Hydrogen engines will be much more affordable than electric options, which can be expensive, heavy, and difficult to recycle. Pictured: Lord Bamford and Mr Johnson
However, there is still a lot of potential. We have the potential to make infinite amounts of hydrogen, if necessary.
It could be easily generated in those countries of the Middle East that have benefited hugely from oil production — because they also have limitless sunshine, which could be used for the solar-powered electricity that can be diverted into electrolysing plants.
This could be a powerful incentive to countries such as Saudi Arabia not to produce oil. Morocco is a leader in solar power, having already made significant investments.
I would love to see Britain leading the hydrogen revolution. It will require huge reservoirs of water… which we have plenty of.
We will import it from abroad in the interim to get green hydrogen production moving.
Earlier this week, I was delighted that JCB, in partnership with Ryze Hydrogen — a hydrogen production and distribution firm owned by my son, Jo Bamford — reached an agreement with Australia’s Fortescue Future Industries, to buy 10 per cent of their global green hydrogen production for use in the UK.
This is a significant step forward in the direction of green hydrogen becoming a viable solution.
Transporting hydrogen shouldn’t be a problem. It may not be straightforward to convert hydrogen gas to liquid, since it must be cooled down to around minus 253c.
However, once it is in liquid form, it can be easily stored and transported in bulk.
It can also be made into ammonia by adding nitrogen. Ammonia can be easily transported. Ammonia can be transported easily and converted to pure hydrogen by cracking.

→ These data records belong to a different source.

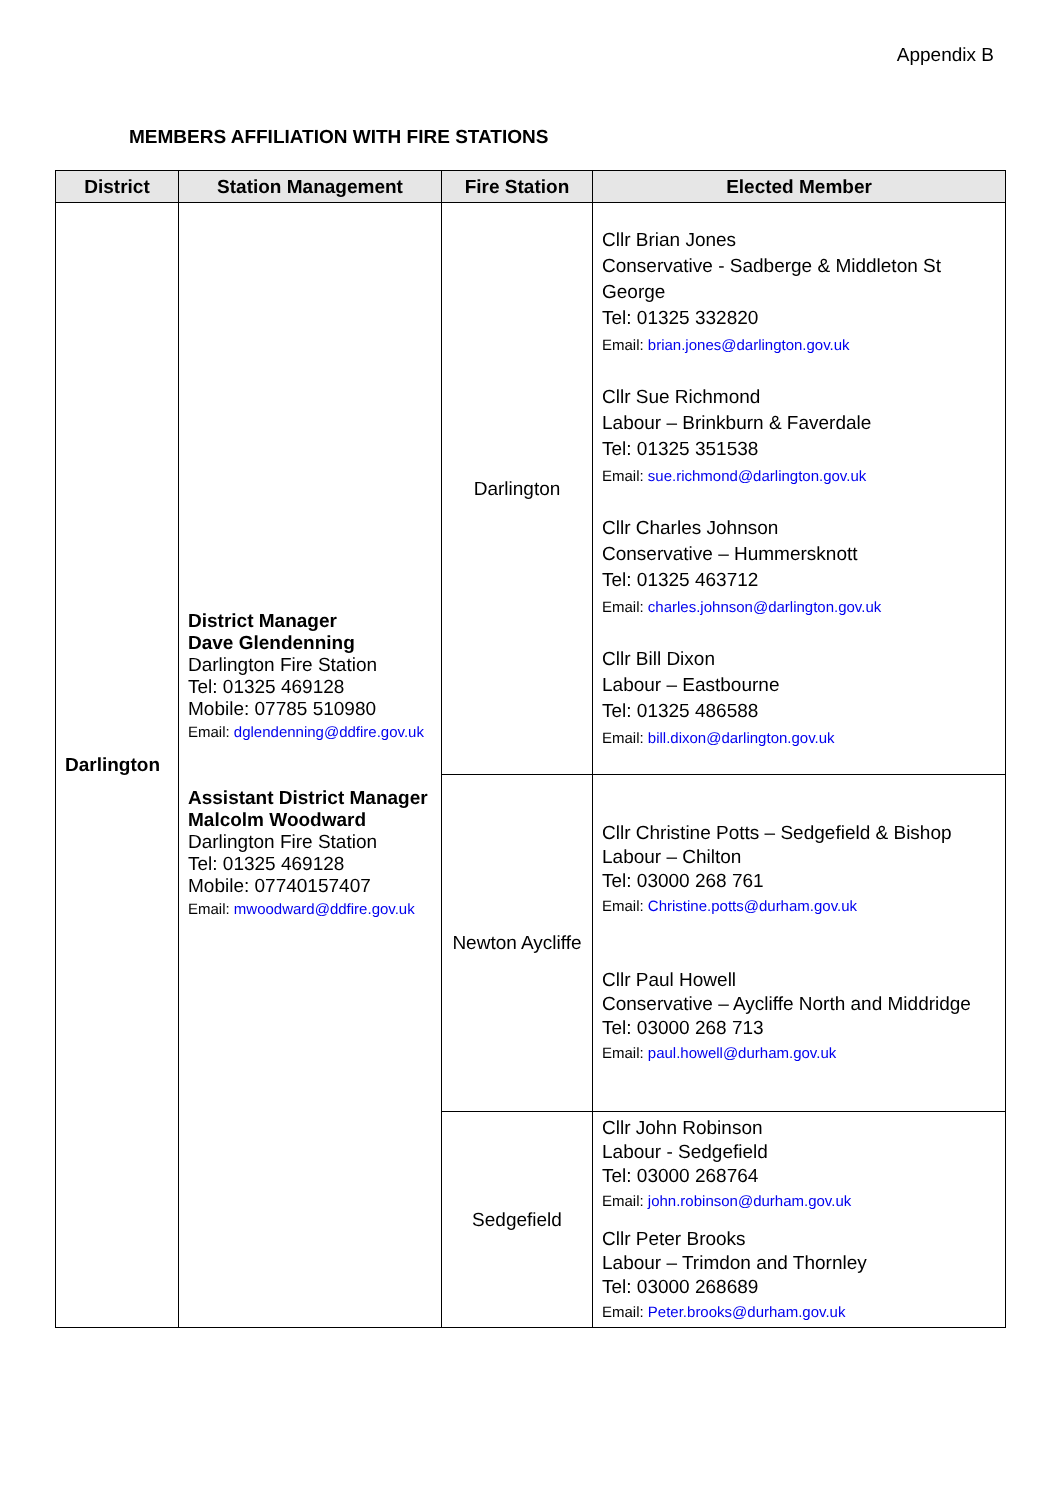Appendix B
MEMBERS AFFILIATION WITH FIRE STATIONS
| District | Station Management | Fire Station | Elected Member |
| --- | --- | --- | --- |
| Darlington | District Manager Dave Glendenning Darlington Fire Station Tel: 01325 469128 Mobile: 07785 510980 Email: dglendenning@ddfire.gov.uk Assistant District Manager Malcolm Woodward Darlington Fire Station Tel: 01325 469128 Mobile: 07740157407 Email: mwoodward@ddfire.gov.uk | Darlington | Cllr Brian Jones Conservative - Sadberge & Middleton St George Tel: 01325 332820 Email: brian.jones@darlington.gov.uk Cllr Sue Richmond Labour – Brinkburn & Faverdale Tel: 01325 351538 Email: sue.richmond@darlington.gov.uk Cllr Charles Johnson Conservative – Hummersknott Tel: 01325 463712 Email: charles.johnson@darlington.gov.uk Cllr Bill Dixon Labour – Eastbourne Tel: 01325 486588 Email: bill.dixon@darlington.gov.uk |
| | | Newton Aycliffe | Cllr Christine Potts – Sedgefield & Bishop Labour – Chilton Tel: 03000 268 761 Email: Christine.potts@durham.gov.uk Cllr Paul Howell Conservative – Aycliffe North and Middridge Tel: 03000 268 713 Email: paul.howell@durham.gov.uk |
| | | Sedgefield | Cllr John Robinson Labour - Sedgefield Tel: 03000 268764 Email: john.robinson@durham.gov.uk Cllr Peter Brooks Labour – Trimdon and Thornley Tel: 03000 268689 Email: Peter.brooks@durham.gov.uk |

The gas itself can also be piped through existing natural gas channels and could even fuel ordinary central heating systems with a few adjustments — no need for hugely expensive, ineffective heat pumps.
With the right infrastructure, green hydrogen gas can be easily transported from electrolysis plants to tankers and refuelling stations for vehicles in our country.
Hydrogen production is not always clean. But that doesn’t mean it has to be. There are endless possibilities for solar and wind-powered electricity in the future.
Many geologists believe it is possible that pure gas reserves, also known as ‘gold hydrogen,’ are hidden in the Earth’s crust and ready to be extracted.
What are we waiting for?
This might sound all too good to true. The simplicity of the idea is breathtaking.
It’s an opportunity you don’t want to miss.
Climate change may be the biggest problem humanity has ever faced — but hydrogen engines could well be mankind’s greatest solution yet.
Since 1975, Anthony Bamford has been the chairman of JCB.